### Listed records
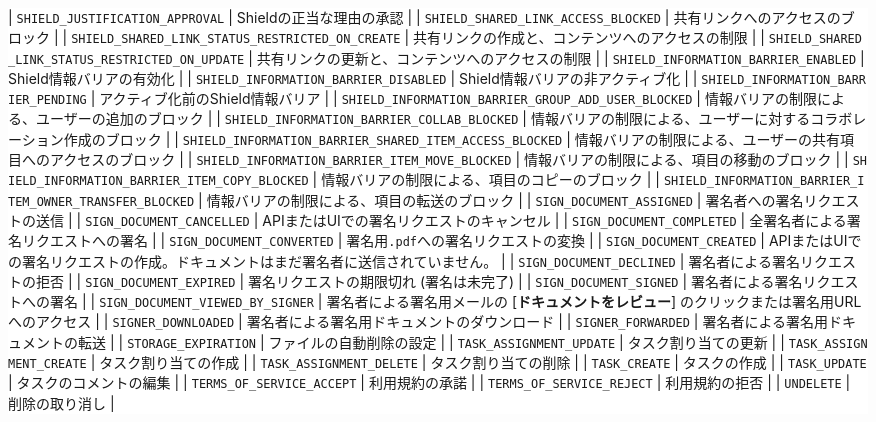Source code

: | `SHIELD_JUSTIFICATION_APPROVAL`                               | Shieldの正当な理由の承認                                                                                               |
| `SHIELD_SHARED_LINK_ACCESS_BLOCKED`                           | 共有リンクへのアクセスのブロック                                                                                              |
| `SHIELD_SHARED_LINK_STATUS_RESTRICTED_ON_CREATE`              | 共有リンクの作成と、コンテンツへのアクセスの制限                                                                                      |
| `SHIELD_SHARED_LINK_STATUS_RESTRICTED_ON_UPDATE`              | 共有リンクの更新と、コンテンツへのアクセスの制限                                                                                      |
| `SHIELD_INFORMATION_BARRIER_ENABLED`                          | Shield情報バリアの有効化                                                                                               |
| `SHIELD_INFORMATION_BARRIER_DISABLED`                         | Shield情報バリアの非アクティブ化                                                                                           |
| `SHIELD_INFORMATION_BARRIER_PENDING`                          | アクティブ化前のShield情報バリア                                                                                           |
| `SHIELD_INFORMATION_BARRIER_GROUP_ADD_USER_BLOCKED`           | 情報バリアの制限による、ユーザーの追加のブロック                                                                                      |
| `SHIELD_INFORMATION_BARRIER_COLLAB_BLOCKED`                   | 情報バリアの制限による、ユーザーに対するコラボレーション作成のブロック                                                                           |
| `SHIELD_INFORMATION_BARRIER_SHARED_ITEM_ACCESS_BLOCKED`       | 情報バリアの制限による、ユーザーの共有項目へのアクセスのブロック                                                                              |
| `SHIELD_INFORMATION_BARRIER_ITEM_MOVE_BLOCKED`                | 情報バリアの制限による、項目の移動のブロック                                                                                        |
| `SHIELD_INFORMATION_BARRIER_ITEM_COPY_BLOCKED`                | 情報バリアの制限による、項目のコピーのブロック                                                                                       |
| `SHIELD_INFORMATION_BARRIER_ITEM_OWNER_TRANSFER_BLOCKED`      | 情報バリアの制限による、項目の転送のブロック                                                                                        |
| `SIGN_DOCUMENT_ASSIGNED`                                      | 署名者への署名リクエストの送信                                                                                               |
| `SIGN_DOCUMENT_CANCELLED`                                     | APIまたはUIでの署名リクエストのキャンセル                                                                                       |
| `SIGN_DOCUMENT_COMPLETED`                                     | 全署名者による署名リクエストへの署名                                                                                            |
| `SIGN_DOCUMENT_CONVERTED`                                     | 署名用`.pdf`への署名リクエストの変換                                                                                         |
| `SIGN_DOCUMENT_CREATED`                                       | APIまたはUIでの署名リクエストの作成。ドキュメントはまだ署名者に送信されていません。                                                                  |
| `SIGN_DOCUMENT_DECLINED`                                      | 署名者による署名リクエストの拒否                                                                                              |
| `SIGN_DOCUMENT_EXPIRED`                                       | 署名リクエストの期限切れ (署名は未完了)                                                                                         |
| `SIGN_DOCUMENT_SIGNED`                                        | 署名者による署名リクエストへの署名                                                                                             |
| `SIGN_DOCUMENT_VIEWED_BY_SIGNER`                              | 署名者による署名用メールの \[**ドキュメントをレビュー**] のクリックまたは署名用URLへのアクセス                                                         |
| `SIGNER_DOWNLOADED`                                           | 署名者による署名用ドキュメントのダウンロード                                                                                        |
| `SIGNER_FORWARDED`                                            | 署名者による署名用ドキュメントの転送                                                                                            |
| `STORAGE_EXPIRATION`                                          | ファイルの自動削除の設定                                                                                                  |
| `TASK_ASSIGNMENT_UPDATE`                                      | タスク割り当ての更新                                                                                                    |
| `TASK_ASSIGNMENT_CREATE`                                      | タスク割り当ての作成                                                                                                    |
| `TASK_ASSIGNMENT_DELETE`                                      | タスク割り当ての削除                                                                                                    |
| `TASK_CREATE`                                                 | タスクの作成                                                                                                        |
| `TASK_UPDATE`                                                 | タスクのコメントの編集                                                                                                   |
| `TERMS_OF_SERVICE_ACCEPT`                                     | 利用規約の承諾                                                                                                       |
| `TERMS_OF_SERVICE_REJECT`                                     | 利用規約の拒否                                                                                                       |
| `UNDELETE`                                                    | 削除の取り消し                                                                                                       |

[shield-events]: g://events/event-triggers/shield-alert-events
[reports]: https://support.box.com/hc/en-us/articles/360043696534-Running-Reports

...

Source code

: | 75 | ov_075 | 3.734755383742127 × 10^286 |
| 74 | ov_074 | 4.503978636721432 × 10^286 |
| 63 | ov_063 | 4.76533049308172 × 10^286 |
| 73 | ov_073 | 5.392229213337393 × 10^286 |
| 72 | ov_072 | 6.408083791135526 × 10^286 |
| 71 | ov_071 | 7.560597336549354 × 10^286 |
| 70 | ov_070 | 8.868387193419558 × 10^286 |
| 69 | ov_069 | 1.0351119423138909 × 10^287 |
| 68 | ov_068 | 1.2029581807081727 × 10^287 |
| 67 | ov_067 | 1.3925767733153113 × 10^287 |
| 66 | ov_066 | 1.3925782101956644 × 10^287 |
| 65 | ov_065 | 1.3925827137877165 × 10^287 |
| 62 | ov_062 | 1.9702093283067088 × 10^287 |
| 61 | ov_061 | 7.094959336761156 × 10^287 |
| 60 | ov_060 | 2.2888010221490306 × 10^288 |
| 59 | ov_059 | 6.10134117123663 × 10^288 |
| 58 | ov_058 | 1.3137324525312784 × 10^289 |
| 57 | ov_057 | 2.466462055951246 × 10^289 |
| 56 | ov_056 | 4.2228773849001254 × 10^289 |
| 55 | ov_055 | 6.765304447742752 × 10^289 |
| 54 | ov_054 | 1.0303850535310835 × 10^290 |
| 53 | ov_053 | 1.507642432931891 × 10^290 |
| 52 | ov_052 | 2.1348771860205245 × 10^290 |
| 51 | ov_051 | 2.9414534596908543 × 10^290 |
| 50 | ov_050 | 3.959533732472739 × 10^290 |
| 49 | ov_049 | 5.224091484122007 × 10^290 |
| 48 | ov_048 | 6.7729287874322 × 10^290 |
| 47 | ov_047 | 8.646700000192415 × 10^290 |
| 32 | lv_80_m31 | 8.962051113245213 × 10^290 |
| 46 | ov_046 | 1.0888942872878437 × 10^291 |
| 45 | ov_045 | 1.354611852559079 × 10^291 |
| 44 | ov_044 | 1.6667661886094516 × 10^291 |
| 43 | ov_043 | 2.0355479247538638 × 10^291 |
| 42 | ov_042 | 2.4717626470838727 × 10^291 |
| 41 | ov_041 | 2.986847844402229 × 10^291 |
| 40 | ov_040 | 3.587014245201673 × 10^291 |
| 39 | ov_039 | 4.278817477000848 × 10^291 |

### Task goal
The output should be exactly the lines above from the line containing "3.587014245201673 × 10^291 |" to the line containing "4.278817477000848 × 10^291 |", inclusive, with no other lines.

### Answer to the exercise
| 40 | ov_040 | 3.587014245201673 × 10^291 |
| 39 | ov_039 | 4.278817477000848 × 10^291 |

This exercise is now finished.